Some writers think that empathy can be mobilized in support of traditionally left wing goals. Ideals like equality and shared prosperity are practically dead, but who can dispute the reality of suffering? We can all agree that suffering is bad, that we ought to alleviate suffering wherever possible, and from that we can create a political coalition to address social problems! This is roughly the thesis of Jeremy Rifkin’s book The Empathic Civilization.

Although it’s a compelling idea, I think there are serious flaws. Empathy is often claimed to be non-ideological, transcending left nor right, and yet Republicans are considered to be definitely not empathetic. This isn’t exactly an inconsistency. It is possible to believe that Republican policies and beliefs lack empathy, while also believing that (almost) everyone is able to empathize with suffering, and the discrepancy is often explained by framing it as a difference between ideology and reality.

In a recent Daily Show appearance after the 2012 Democratic National Convention, Bill Clinton explained his critique of ideology in similar terms:

[T]he problem with any ideology is that it gives the answer before you look at the evidence. So you have to mold the evidence to get the answer that you’ve already decided you’ve got to have. It doesn’t work that way. Building an economy; rebuilding an economy is hard, practical nuts and bolts work.

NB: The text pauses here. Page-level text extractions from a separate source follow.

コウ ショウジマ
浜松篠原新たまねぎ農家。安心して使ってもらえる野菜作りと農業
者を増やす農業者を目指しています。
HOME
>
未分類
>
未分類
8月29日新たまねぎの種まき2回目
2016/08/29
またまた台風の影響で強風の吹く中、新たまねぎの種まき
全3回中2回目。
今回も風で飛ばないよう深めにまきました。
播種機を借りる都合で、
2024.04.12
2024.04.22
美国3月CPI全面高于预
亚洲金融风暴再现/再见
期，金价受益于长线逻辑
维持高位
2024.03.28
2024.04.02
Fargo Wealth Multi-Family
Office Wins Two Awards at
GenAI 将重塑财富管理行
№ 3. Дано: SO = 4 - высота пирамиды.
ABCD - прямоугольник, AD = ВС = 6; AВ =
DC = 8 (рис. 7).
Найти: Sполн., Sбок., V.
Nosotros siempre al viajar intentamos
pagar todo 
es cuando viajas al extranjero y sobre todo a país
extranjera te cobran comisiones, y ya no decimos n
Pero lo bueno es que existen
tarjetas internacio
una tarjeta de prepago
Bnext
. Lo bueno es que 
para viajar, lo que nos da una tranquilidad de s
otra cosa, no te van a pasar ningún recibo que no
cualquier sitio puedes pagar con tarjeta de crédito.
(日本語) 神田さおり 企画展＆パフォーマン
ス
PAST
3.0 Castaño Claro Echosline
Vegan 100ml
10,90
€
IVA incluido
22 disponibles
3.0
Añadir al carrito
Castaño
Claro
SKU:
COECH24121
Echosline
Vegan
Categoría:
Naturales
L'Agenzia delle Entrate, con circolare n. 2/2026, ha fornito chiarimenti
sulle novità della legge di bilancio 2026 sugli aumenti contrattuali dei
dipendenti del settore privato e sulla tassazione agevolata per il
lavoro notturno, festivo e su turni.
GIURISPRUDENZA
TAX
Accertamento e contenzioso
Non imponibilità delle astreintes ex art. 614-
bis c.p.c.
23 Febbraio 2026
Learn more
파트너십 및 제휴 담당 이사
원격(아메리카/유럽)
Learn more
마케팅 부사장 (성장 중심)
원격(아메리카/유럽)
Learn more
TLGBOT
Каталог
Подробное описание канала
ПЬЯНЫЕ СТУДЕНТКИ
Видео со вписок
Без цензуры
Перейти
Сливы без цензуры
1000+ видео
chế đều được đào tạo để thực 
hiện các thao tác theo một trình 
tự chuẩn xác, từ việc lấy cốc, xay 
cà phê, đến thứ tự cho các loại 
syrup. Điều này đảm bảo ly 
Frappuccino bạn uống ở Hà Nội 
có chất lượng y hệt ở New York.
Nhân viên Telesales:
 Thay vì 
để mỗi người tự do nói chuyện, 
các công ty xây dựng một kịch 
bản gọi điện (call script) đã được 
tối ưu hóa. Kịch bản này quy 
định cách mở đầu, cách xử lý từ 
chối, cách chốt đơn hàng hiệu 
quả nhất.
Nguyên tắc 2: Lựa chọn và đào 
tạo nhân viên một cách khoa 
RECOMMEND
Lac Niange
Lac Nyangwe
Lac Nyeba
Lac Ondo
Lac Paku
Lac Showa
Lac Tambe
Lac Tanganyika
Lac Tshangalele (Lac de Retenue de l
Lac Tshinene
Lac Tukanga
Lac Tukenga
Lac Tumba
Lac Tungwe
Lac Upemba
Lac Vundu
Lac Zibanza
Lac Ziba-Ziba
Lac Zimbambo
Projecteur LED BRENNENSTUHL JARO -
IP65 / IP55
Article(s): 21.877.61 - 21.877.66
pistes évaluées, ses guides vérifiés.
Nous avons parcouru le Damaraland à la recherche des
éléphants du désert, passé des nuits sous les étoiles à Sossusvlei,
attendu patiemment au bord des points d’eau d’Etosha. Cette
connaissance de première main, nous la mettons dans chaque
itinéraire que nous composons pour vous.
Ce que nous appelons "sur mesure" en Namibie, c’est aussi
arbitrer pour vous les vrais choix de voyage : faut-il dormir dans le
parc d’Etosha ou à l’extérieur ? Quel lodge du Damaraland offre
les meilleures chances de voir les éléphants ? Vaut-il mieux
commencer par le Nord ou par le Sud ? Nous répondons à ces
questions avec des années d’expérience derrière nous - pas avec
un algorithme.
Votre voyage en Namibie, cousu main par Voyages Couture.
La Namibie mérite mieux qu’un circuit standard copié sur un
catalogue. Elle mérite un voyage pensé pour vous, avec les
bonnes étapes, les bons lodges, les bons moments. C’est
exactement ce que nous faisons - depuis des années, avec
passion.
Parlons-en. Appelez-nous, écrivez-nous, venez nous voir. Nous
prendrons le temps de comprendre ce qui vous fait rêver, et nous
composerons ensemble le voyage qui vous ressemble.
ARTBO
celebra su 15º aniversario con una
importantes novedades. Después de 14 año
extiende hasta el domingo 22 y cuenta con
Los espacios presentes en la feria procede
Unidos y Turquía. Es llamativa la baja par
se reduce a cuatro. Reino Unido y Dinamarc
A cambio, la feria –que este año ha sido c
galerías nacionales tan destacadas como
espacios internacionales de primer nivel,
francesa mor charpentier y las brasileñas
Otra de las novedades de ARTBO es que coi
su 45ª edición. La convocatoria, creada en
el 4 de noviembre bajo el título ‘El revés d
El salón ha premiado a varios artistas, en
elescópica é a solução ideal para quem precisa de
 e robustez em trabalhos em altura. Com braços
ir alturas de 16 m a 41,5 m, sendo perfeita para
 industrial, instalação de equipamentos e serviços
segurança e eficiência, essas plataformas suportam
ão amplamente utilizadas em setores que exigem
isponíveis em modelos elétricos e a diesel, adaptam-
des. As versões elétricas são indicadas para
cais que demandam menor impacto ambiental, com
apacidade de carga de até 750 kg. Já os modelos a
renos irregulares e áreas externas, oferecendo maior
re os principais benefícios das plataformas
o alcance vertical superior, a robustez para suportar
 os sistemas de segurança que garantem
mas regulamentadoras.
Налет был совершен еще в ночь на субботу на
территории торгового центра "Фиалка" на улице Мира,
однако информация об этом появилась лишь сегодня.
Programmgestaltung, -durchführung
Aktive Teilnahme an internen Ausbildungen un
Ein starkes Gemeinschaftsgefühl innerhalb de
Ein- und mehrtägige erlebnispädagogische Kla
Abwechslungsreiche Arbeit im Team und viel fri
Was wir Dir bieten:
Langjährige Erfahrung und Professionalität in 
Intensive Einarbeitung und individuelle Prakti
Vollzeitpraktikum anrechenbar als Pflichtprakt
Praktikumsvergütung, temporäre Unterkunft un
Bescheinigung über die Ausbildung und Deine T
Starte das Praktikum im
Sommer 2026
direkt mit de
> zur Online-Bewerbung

The contrast between ideology and reality is an important part of Rifkin’s thesis. A large part of the book is devoted to the neuroscience and psychology of empathy, and this provides a way for Rifkin to justify liberal-progressive political goals seemingly without making normative arguments. Empathy is wired into your brain and your nervous system, so a society organized according to empathy is grounded in objective, scientific truths, not unproven and unprovable political claims about how society ought to be.

Rifkin relies on science to try to prove that empathy is pre-theoretical, pre-ideological and pre-political. He tells us that babies cry when they hear other babies, but lack the broader awareness to understand why. But this claim falls apart if you try to apply the concept of empathy to resolve recent political debates. Out of empathy for the Iraqi people, we might refrain from invading their country; or empathetically liberate them from an oppressive dictator. We might empathetically give gays the right to marry, or empathetically ban homosexuality to protect the children from sexual deviancy. Abortion is either legal or criminal depending on whether you think we should empathize with the mother or the unborn child, and social spending can be cut for the sincerely compassionate reason of rescuing the poor from a culture of dependency.

Just like the word “freedom”, practically any political position could be condensed in the word “empathy” – politics is partly a debate about what those words really mean and whose definition is the true definition. So political divisions are not resolved by putting aside our ideologies and agreeing that empathy is really what matters in the end. Far from being pre-theoretical or pre-political, in practice, every affective experience of empathy depends on an invisible theoretical background that tells us who is and isn’t entitled to empathy and whose suffering really matters and should be paid attention to.

Social change doesn’t come about by listening to all sides and coming to a consensus about we can all agree on. It happens by taking a side.